I supported Obama even though I was fully aware of this strategy because I thought it might be the best strategy. Get out of Iraq and finish Afghanistan. Two years ago I didn't know how inept and corrupt the Karzai regime was, or that the US under Bush had done nothing about the increase in the Poppy trade, or that unemployed Afghan males would flock back to the Taliban where they would be handed regular meals with their AK47's.

Two years ago Afghanistan wasn't just an American war, we also had some help from other countries. Now it's Obama's war, the war he wanted to fight, and he says we'll have more international help. I hope it's meaningful help. He also stated Pakistan will be treated as part of the problem and solution, rather than as a separate issue. That's hopeful too, because Pakistan is part of the problem and must be part of the solution. His speech was typical Obama, direct, hopeful and articulate, but I can't help but wonder why the need to give it at West Point. Why not in the Oval Office to the entire nation, rather than the already convinced and committed. This wasn't exactly a town hall audience.

Maybe it's because no one in the Obama administration really expects this surge to work and PO felt the need to rally the troops who were going to have to take all the risks. That's what really angers me. Eighteen months from now Karzai will still be president. Corruption will still flourish. The poppy trade will still finance the Taliban with the Karzai family prime beneficiaries. Illiterate young men will still flock to the Taliban for regular meals in spite of what those rifles they get with those meals actually mean for their long term health.
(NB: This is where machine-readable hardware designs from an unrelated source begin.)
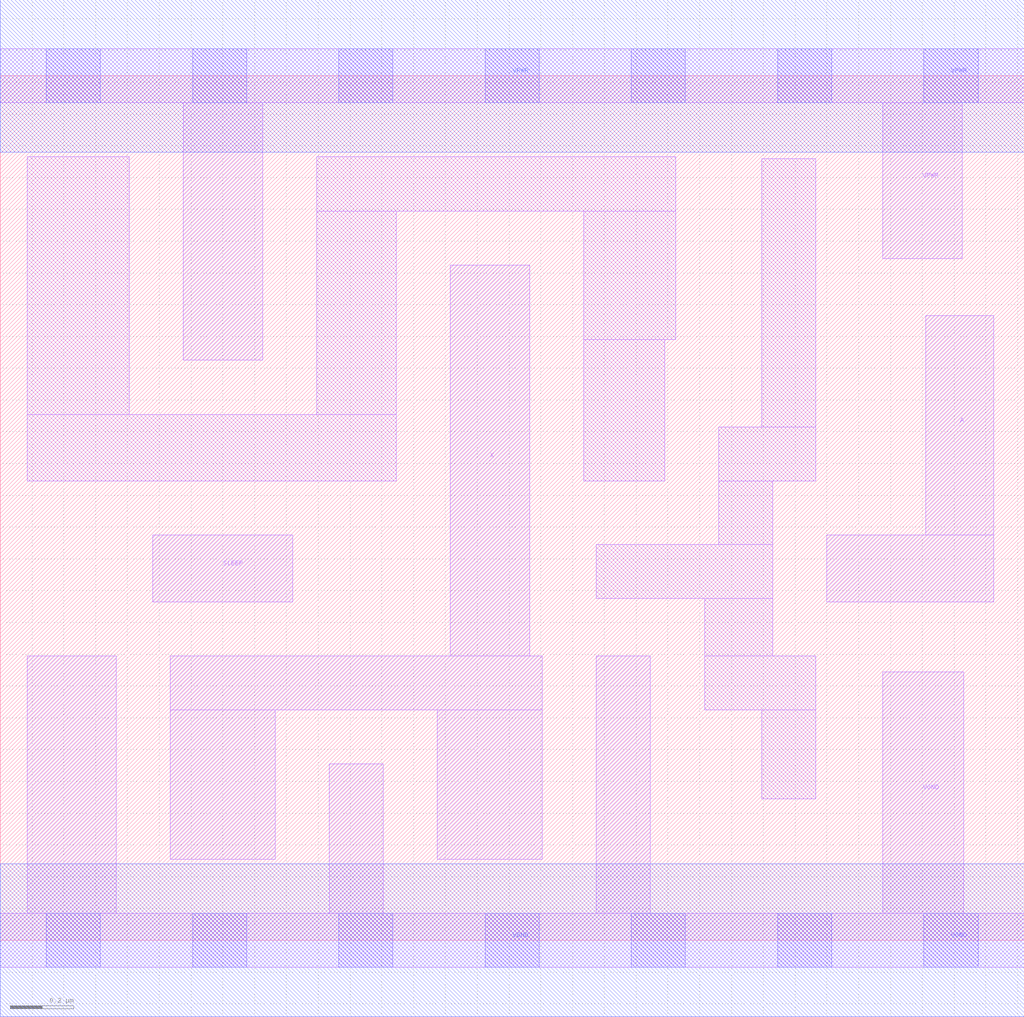
<source format=lef>
# Copyright 2020 The SkyWater PDK Authors
#
# Licensed under the Apache License, Version 2.0 (the "License");
# you may not use this file except in compliance with the License.
# You may obtain a copy of the License at
#
#     https://www.apache.org/licenses/LICENSE-2.0
#
# Unless required by applicable law or agreed to in writing, software
# distributed under the License is distributed on an "AS IS" BASIS,
# WITHOUT WARRANTIES OR CONDITIONS OF ANY KIND, either express or implied.
# See the License for the specific language governing permissions and
# limitations under the License.
#
# SPDX-License-Identifier: Apache-2.0

VERSION 5.7 ;
  NAMESCASESENSITIVE ON ;
  NOWIREEXTENSIONATPIN ON ;
  DIVIDERCHAR "/" ;
  BUSBITCHARS "[]" ;
UNITS
  DATABASE MICRONS 200 ;
END UNITS
MACRO sky130_fd_sc_hd__lpflow_isobufsrc_2
  CLASS CORE ;
  SOURCE USER ;
  FOREIGN sky130_fd_sc_hd__lpflow_isobufsrc_2 ;
  ORIGIN  0.000000  0.000000 ;
  SIZE  3.220000 BY  2.720000 ;
  SYMMETRY X Y R90 ;
  SITE unithd ;
  PIN A
    ANTENNAGATEAREA  0.126000 ;
    DIRECTION INPUT ;
    USE SIGNAL ;
    PORT
      LAYER li1 ;
        RECT 2.600000 1.065000 3.125000 1.275000 ;
        RECT 2.910000 1.275000 3.125000 1.965000 ;
    END
  END A
  PIN SLEEP
    ANTENNAGATEAREA  0.495000 ;
    DIRECTION INPUT ;
    USE SIGNAL ;
    PORT
      LAYER li1 ;
        RECT 0.480000 1.065000 0.920000 1.275000 ;
    END
  END SLEEP
  PIN X
    ANTENNADIFFAREA  0.621000 ;
    DIRECTION OUTPUT ;
    USE SIGNAL ;
    PORT
      LAYER li1 ;
        RECT 0.535000 0.255000 0.865000 0.725000 ;
        RECT 0.535000 0.725000 1.705000 0.895000 ;
        RECT 1.375000 0.255000 1.705000 0.725000 ;
        RECT 1.415000 0.895000 1.665000 2.125000 ;
    END
  END X
  PIN VGND
    DIRECTION INOUT ;
    SHAPE ABUTMENT ;
    USE GROUND ;
    PORT
      LAYER li1 ;
        RECT 0.000000 -0.085000 3.220000 0.085000 ;
        RECT 0.085000  0.085000 0.365000 0.895000 ;
        RECT 1.035000  0.085000 1.205000 0.555000 ;
        RECT 1.875000  0.085000 2.045000 0.895000 ;
        RECT 2.775000  0.085000 3.030000 0.845000 ;
      LAYER mcon ;
        RECT 0.145000 -0.085000 0.315000 0.085000 ;
        RECT 0.605000 -0.085000 0.775000 0.085000 ;
        RECT 1.065000 -0.085000 1.235000 0.085000 ;
        RECT 1.525000 -0.085000 1.695000 0.085000 ;
        RECT 1.985000 -0.085000 2.155000 0.085000 ;
        RECT 2.445000 -0.085000 2.615000 0.085000 ;
        RECT 2.905000 -0.085000 3.075000 0.085000 ;
      LAYER met1 ;
        RECT 0.000000 -0.240000 3.220000 0.240000 ;
    END
  END VGND
  PIN VPWR
    DIRECTION INOUT ;
    SHAPE ABUTMENT ;
    USE POWER ;
    PORT
      LAYER li1 ;
        RECT 0.000000 2.635000 3.220000 2.805000 ;
        RECT 0.575000 1.825000 0.825000 2.635000 ;
        RECT 2.775000 2.145000 3.025000 2.635000 ;
      LAYER mcon ;
        RECT 0.145000 2.635000 0.315000 2.805000 ;
        RECT 0.605000 2.635000 0.775000 2.805000 ;
        RECT 1.065000 2.635000 1.235000 2.805000 ;
        RECT 1.525000 2.635000 1.695000 2.805000 ;
        RECT 1.985000 2.635000 2.155000 2.805000 ;
        RECT 2.445000 2.635000 2.615000 2.805000 ;
        RECT 2.905000 2.635000 3.075000 2.805000 ;
      LAYER met1 ;
        RECT 0.000000 2.480000 3.220000 2.960000 ;
    END
  END VPWR
  OBS
    LAYER li1 ;
      RECT 0.085000 1.445000 1.245000 1.655000 ;
      RECT 0.085000 1.655000 0.405000 2.465000 ;
      RECT 0.995000 1.655000 1.245000 2.295000 ;
      RECT 0.995000 2.295000 2.125000 2.465000 ;
      RECT 1.835000 1.445000 2.090000 1.890000 ;
      RECT 1.835000 1.890000 2.125000 2.295000 ;
      RECT 1.875000 1.075000 2.430000 1.245000 ;
      RECT 2.215000 0.725000 2.565000 0.895000 ;
      RECT 2.215000 0.895000 2.430000 1.075000 ;
      RECT 2.260000 1.245000 2.430000 1.445000 ;
      RECT 2.260000 1.445000 2.565000 1.615000 ;
      RECT 2.395000 0.445000 2.565000 0.725000 ;
      RECT 2.395000 1.615000 2.565000 2.460000 ;
  END
END sky130_fd_sc_hd__lpflow_isobufsrc_2

</source>
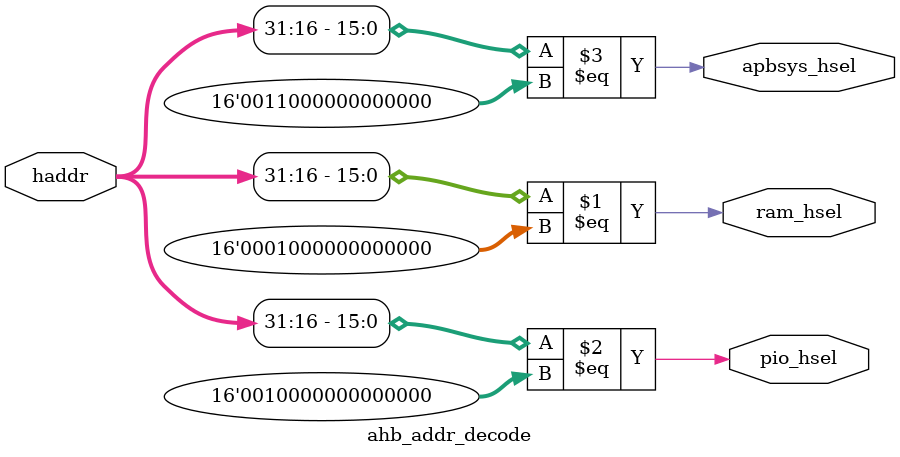
<source format=v>
`timescale 1ns/1ps
module ahb_addr_decode (
    // System Address
    input wire [31:0]       haddr,

    // Memory Selection
    output wire             ram_hsel,
    
    // PIO Selection
    output wire             pio_hsel,
    
    // Peripheral Selection
    output wire             apbsys_hsel
);

assign ram_hsel    = (haddr[31:16]==16'h1000); // 0x10000000
assign pio_hsel    = (haddr[31:16]==16'h2000); // 0x20000000
assign apbsys_hsel = (haddr[31:16]==16'h3000); // 0x30000000

endmodule

</source>
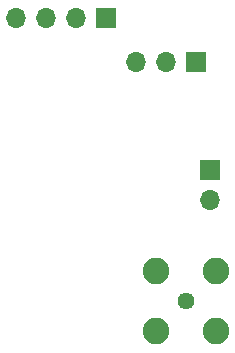
<source format=gbr>
%TF.GenerationSoftware,KiCad,Pcbnew,9.0.4*%
%TF.CreationDate,2025-08-31T12:09:40+02:00*%
%TF.ProjectId,CYW43439,43595734-3334-4333-992e-6b696361645f,rev?*%
%TF.SameCoordinates,Original*%
%TF.FileFunction,Soldermask,Bot*%
%TF.FilePolarity,Negative*%
%FSLAX46Y46*%
G04 Gerber Fmt 4.6, Leading zero omitted, Abs format (unit mm)*
G04 Created by KiCad (PCBNEW 9.0.4) date 2025-08-31 12:09:40*
%MOMM*%
%LPD*%
G01*
G04 APERTURE LIST*
%ADD10R,1.700000X1.700000*%
%ADD11O,1.700000X1.700000*%
%ADD12C,1.440000*%
%ADD13C,2.250000*%
G04 APERTURE END LIST*
D10*
%TO.C,J3*%
X153300000Y-96975000D03*
D11*
X153300000Y-99515000D03*
%TD*%
D10*
%TO.C,J2*%
X144450000Y-84100000D03*
D11*
X141910000Y-84100000D03*
X139370000Y-84100000D03*
X136830000Y-84100000D03*
%TD*%
D10*
%TO.C,J1*%
X152125000Y-87800000D03*
D11*
X149585000Y-87800000D03*
X147045000Y-87800000D03*
%TD*%
D12*
%TO.C,J4*%
X151290000Y-108085000D03*
D13*
X148750000Y-105545000D03*
X148750000Y-110625000D03*
X153830000Y-105545000D03*
X153830000Y-110625000D03*
%TD*%
M02*

</source>
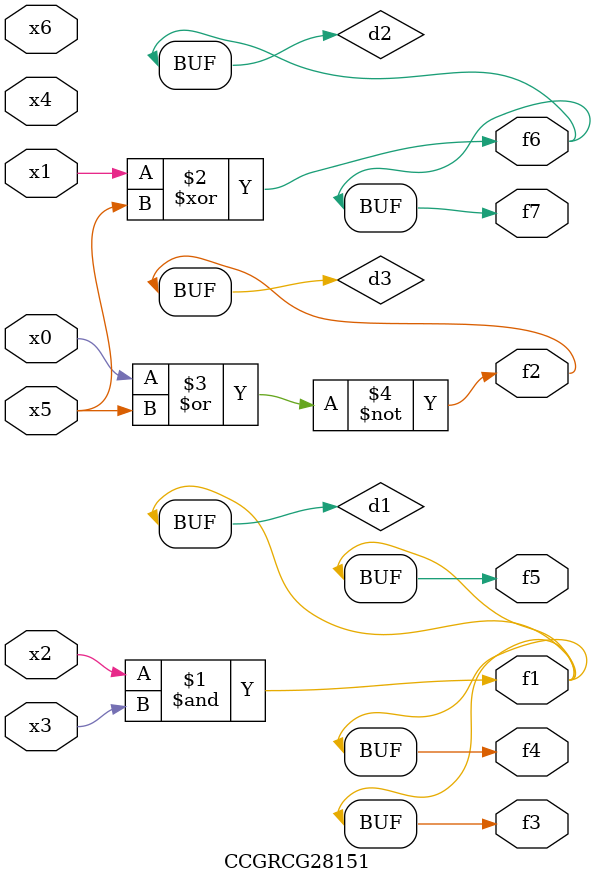
<source format=v>
module CCGRCG28151(
	input x0, x1, x2, x3, x4, x5, x6,
	output f1, f2, f3, f4, f5, f6, f7
);

	wire d1, d2, d3;

	and (d1, x2, x3);
	xor (d2, x1, x5);
	nor (d3, x0, x5);
	assign f1 = d1;
	assign f2 = d3;
	assign f3 = d1;
	assign f4 = d1;
	assign f5 = d1;
	assign f6 = d2;
	assign f7 = d2;
endmodule

</source>
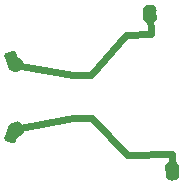
<source format=gtl>
G04 Layer_Physical_Order=1*
G04 Layer_Color=255*
%FSTAX42Y42*%
%MOMM*%
G71*
G01*
G75*
%ADD10C,0.61*%
G04:AMPARAMS|DCode=11|XSize=1mm|YSize=1.25mm|CornerRadius=0mm|HoleSize=0mm|Usage=FLASHONLY|Rotation=80.000|XOffset=0mm|YOffset=0mm|HoleType=Round|Shape=Round|*
%AMOVALD11*
21,1,0.25,1.00,0.00,0.00,170.0*
1,1,1.00,0.12,-0.02*
1,1,1.00,-0.12,0.02*
%
%ADD11OVALD11*%

G04:AMPARAMS|DCode=12|XSize=1mm|YSize=1.25mm|CornerRadius=0mm|HoleSize=0mm|Usage=FLASHONLY|Rotation=2.000|XOffset=0mm|YOffset=0mm|HoleType=Round|Shape=Round|*
%AMOVALD12*
21,1,0.25,1.00,0.00,0.00,92.0*
1,1,1.00,0.00,-0.12*
1,1,1.00,-0.00,0.12*
%
%ADD12OVALD12*%

G04:AMPARAMS|DCode=13|XSize=1mm|YSize=1.25mm|CornerRadius=0mm|HoleSize=0mm|Usage=FLASHONLY|Rotation=280.000|XOffset=0mm|YOffset=0mm|HoleType=Round|Shape=Round|*
%AMOVALD13*
21,1,0.25,1.00,0.00,0.00,10.0*
1,1,1.00,-0.12,-0.02*
1,1,1.00,0.12,0.02*
%
%ADD13OVALD13*%

G36*
X02704Y026884D02*
X027039Y026884D01*
X027039Y026884D01*
X02704Y026884D01*
D02*
G37*
G36*
X027081Y026458D02*
X027101Y026444D01*
X027115Y026423D01*
X02712Y026399D01*
X027115Y026375D01*
X027101Y026354D01*
X027081Y026341D01*
X027076Y02634D01*
X027076Y02634D01*
X027077Y02634D01*
X027069Y026339D01*
X027061Y026333D01*
X027055Y026325D01*
X027055Y026324D01*
X027056Y026324D01*
X027056D01*
X027044Y026294D01*
X027045Y026294D01*
X027045Y026293D01*
X027039Y026285D01*
X027031Y02628D01*
X027021Y026278D01*
X027012Y026279D01*
X027012Y02628D01*
X027012D01*
X027012Y02628D01*
Y02628D01*
X026965Y026297D01*
X026964Y026297D01*
X026956Y026303D01*
X026951Y026311D01*
X026949Y026321D01*
X02695Y02633D01*
X026951Y026329D01*
Y026329D01*
X026989Y026432D01*
X026989Y026432D01*
X026989Y026433D01*
X026995Y026441D01*
X027003Y026447D01*
X027006Y026448D01*
X027006Y026447D01*
X027053Y026461D01*
X027053Y026462D01*
X027056Y026462D01*
X027081Y026458D01*
D02*
G37*
G36*
X028394Y026121D02*
X028414Y026108D01*
X028427Y026088D01*
X028426Y026088D01*
X028426Y026088D01*
X028429Y026015D01*
X028429Y026013D01*
X028425Y025994D01*
X028414Y025977D01*
X0284Y025968D01*
X0284Y025968D01*
D01*
X0284Y025968D01*
X0284Y025968D01*
X028388Y025963D01*
X028371Y025961D01*
X028353Y025963D01*
X028345Y025967D01*
X028345Y025966D01*
X028328Y025977D01*
X028317Y025993D01*
X028314Y026012D01*
X028314Y026012D01*
X028312Y026087D01*
X028311Y026088D01*
X028325Y026108D01*
X028345Y026121D01*
X028369Y026126D01*
X028394Y026121D01*
D02*
G37*
G36*
X028197Y027449D02*
X028205Y027446D01*
X028206Y027446D01*
X028222Y027436D01*
X028233Y027419D01*
X028237Y027401D01*
X028236Y027401D01*
Y027401D01*
Y027401D01*
D01*
X028238Y027332D01*
X028239Y027332D01*
X028226Y027312D01*
X028205Y027298D01*
X028181Y027294D01*
X028156Y027298D01*
X028136Y027312D01*
X028125Y027328D01*
X028126Y027328D01*
X028122Y027397D01*
X028122Y027397D01*
X028121Y027399D01*
X028125Y027419D01*
X028136Y027435D01*
X028151Y027445D01*
X028151Y027445D01*
X028162Y027449D01*
X028179Y027451D01*
X028197Y027449D01*
D02*
G37*
G36*
X027031Y027061D02*
X027039Y027056D01*
X027044Y027047D01*
X027045Y027047D01*
X027044Y027046D01*
X027056Y027017D01*
X027055Y027017D01*
X027055Y027016D01*
X027061Y027007D01*
X027069Y027002D01*
X027077Y027D01*
X027077Y027001D01*
X027077Y027001D01*
X027093Y02699D01*
X027107Y026969D01*
X027112Y026945D01*
X027107Y026921D01*
X027093Y0269D01*
X027073Y026887D01*
X027049Y026882D01*
X02704Y026884D01*
X027041Y026883D01*
X02704Y026884D01*
X02704Y026884D01*
X027006Y026893D01*
X027003Y026894D01*
X026995Y026899D01*
X026989Y026908D01*
X026989Y026909D01*
X026989Y026909D01*
X026951Y027011D01*
X02695Y027011D01*
X026949Y02702D01*
X026951Y02703D01*
X026956Y027038D01*
X026964Y027044D01*
X026965Y027044D01*
X026965Y027044D01*
X026965D01*
X027012Y027061D01*
X027012Y027061D01*
X027021Y027063D01*
X027031Y027061D01*
D02*
G37*
%LPC*%
G36*
X028151Y027445D02*
D01*
X028151Y027445D01*
X028151Y027445D01*
D02*
G37*
%LPD*%
D10*
X027527Y026852D02*
X02768D01*
X02704Y026942D02*
X027532Y026852D01*
X027533Y026488D02*
X027693Y02649D01*
X027693Y026488D02*
X02799Y02618D01*
X027975Y027195D02*
X028188Y027202D01*
X027682Y026853D02*
X027975Y027195D01*
X028366Y026187D02*
X028373Y026052D01*
X028183Y027365D02*
X028188Y027203D01*
X027988Y02618D02*
X028365Y026188D01*
X02704Y026398D02*
X027532Y026488D01*
D11*
X02704Y026944D02*
D03*
D12*
X02818Y027363D02*
D03*
X02837Y026057D02*
D03*
D13*
X02704Y026397D02*
D03*
M02*

</source>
Here's why I think that. The single most shocking statistic for me about Afghanistan is that the literacy level is just over 10%. I don't understand how we can 'nation' build on an illiterate base. The only nation one can build on this kind of population is the one they have--totalitarian rule by either corrupt secularists or theocratic extremists. I guess PO thinks American interests are best served by the corrupt secularists rather than a Taliban theocracy. Afghans aren't served by either. They are abused by both.

There is a component of Obama's plan that is designed to help with community building, but the emphasis of the program is the training and equipping of competent security forces. I can understand the need to pursuit that strategy in the short term. In the long term Afghan security in a complex modern world is dependent on an educated population, not just an educated security force.

The Taliban knows this which is why they have invested so much in their own form of education, the midrashas. They also know something else, they can not continue to influence male thinking if women are also educated. This is undoubtedly why the Taliban target schools for girls and women. They can say it's because of fidelity to their interpretation of the Koran, but the Taliban has shown too much practical resiliency for me to buy that notion. Educated women are a huge threat to their version of theocracy.

I would have loved it if one line of Obama's speech had mentioned women and girls. I wish he would have stated that is was as important to work with and educate the women of Afghanistan as it was to train and arm their men. He didn't and because he didn't, the long term hope for Afghanistan has ironically been castrated--irrespective of when we actually pull our troops out.

In the long run books for girls and women will be more important than guns for boys and men.